Das Disaster Management Tool (DMT) ermöglicht den Informationsaustausch von mobilen Einsatzkräften vor Ort und Führungskräften in den Einsatzleitstellen. Informationen werden automatisch
mit geeigneten Metainformationen versehen, geocodiert und
zwischen allen Instanzen des DMT synchronisiert. Das DMT verarbeitet z.B. Kartenmaterial, Points of Interest (POIs), Erkundungsberichte,
Team-Positionen oder georeferenzierte Fotos. Das DMT vereint alle für den effizienten Informationsaustausch notwendigen Technologien in einer Box.

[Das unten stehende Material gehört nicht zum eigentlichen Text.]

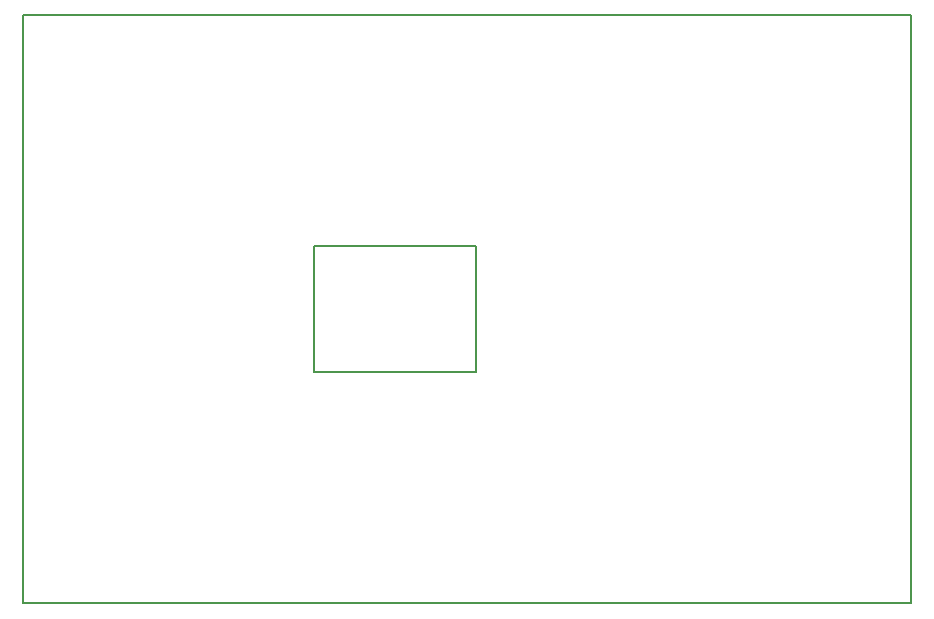
<source format=gbr>
G04 #@! TF.FileFunction,Profile,NP*
%FSLAX46Y46*%
G04 Gerber Fmt 4.6, Leading zero omitted, Abs format (unit mm)*
G04 Created by KiCad (PCBNEW (after 2015-mar-04 BZR unknown)-product) date 2015年07月10日金曜日 07:55:10*
%MOMM*%
G01*
G04 APERTURE LIST*
%ADD10C,0.100000*%
%ADD11C,0.150000*%
G04 APERTURE END LIST*
D10*
D11*
X0Y0D02*
X17526000Y0D01*
X0Y49784000D02*
X0Y0D01*
X52832000Y0D02*
X17526000Y0D01*
X75184000Y0D02*
X52832000Y0D01*
X75184000Y508000D02*
X75184000Y0D01*
X75184000Y49784000D02*
X75184000Y508000D01*
X24638000Y30226000D02*
X24638000Y19558000D01*
X38354000Y19558000D02*
X24638000Y19558000D01*
X38354000Y30226000D02*
X38354000Y19558000D01*
X24638000Y30226000D02*
X38354000Y30226000D01*
X54356000Y49784000D02*
X75184000Y49784000D01*
X29464000Y49784000D02*
X54356000Y49784000D01*
X0Y49784000D02*
X29464000Y49784000D01*
M02*

</source>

Einsatzkräfte verwenden das DMT vor Ort.
Informationsmanagement
Aus der Fülle der zur Verfügung stehenden Informationen müssen die für den jeweiligen Benutzer relevanten Teile herausgefiltert werden: Die richtige Information muss zur richtigen Zeit den richtigen Benutzer erreichen. Dies ist gerade bei der Bewältigung von Großschadensereignissen wichtig, da die Einsatzkräfte oftmals hohem Stress ausgesetzt sind. Das DMT unterstützt diesen Prozess.
Kommunikation
Das DMT ermöglicht einen einfachen und schnellen Austausch von Informationen zwischen mehreren Teams, der Einsatzleitung und anderen Lagezentren. Dafür ist es einerseits sinnvoll
bestehende Kommunikationsinfrastrukturen wie beispielsweise Mobilfunknetze zu nutzen. Da die Verfügbarkeit dieser Netze im Katastrophenfall aber nicht sichergestellt ist, müssen auch andere
Kommunikationsmittel, insbesondere Satellitenverbindungen und selbstorganisierende Ad-Hoc-Netzwerke zur Verfügung gestellt werden.
Die DMT Benutzeroberfläche.
Benutzerfreundlichkeit
Die Benutzer des DMT müssen meist unter den extremen Bedingungen eines Katastrophenfalles die benötigten Informationen an die Einsatzzentrale und/oder andere Teams weiterleiten.
Damit dies möglichst direkt und effizient durchgeführt werden kann, wird ihnen eine einfache und ergonomisch bedienbare Nutzoberfläche zur Verfügung gestellt.
Die Konfiguration und Verwendung der benötigten Hardware und Sensoren geschieht automatisiert und erfordert keinerlei Spezialkenntnisse des Nutzers.